Records provided:
--- --- ---
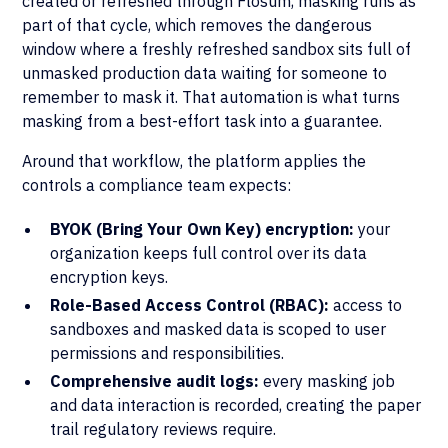
created or refreshed through Flosum, masking runs as
part of that cycle, which removes the dangerous
window where a freshly refreshed sandbox sits full of
unmasked production data waiting for someone to
remember to mask it. That automation is what turns
masking from a best-effort task into a guarantee.
Around that workflow, the platform applies the
controls a compliance team expects:
BYOK (Bring Your Own Key) encryption:
your
organization keeps full control over its data
encryption keys.
Role-Based Access Control (RBAC):
access to
sandboxes and masked data is scoped to user
permissions and responsibilities.
Comprehensive audit logs:
every masking job
and data interaction is recorded, creating the paper
trail regulatory reviews require.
--- --- ---
To-do item: Could you format every line of text from the entries above as a numbered list, skipping blank lines and leaving the pictures out?

Finished task:
1. created or refreshed through Flosum, masking runs as
2. part of that cycle, which removes the dangerous
3. window where a freshly refreshed sandbox sits full of
4. unmasked production data waiting for someone to
5. remember to mask it. That automation is what turns
6. masking from a best-effort task into a guarantee.
7. Around that workflow, the platform applies the
8. controls a compliance team expects:
9. BYOK (Bring Your Own Key) encryption:
10. your
11. organization keeps full control over its data
12. encryption keys.
13. Role-Based Access Control (RBAC):
14. access to
15. sandboxes and masked data is scoped to user
16. permissions and responsibilities.
17. Comprehensive audit logs:
18. every masking job
19. and data interaction is recorded, creating the paper
20. trail regulatory reviews require.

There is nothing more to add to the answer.